THE TASK —
Search the material for the word "Privacy" and copy each line that holds it.

AVAILABLE DATA —
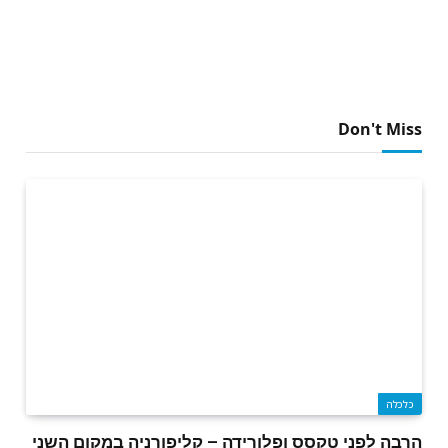
Don't Miss
כלכלה
הרבה לפני טקסס ופלורידה – קליפורניה במקום השני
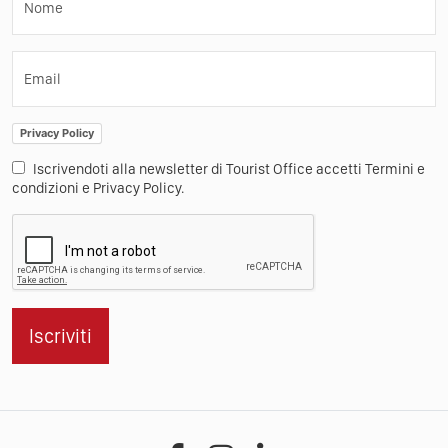
Nome
Email
Privacy Policy
Iscrivendoti alla newsletter di Tourist Office accetti Termini e
condizioni e Privacy Policy.
Iscriviti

OUTPUT OF THE EXERCISE —
Privacy Policy
condizioni e Privacy Policy.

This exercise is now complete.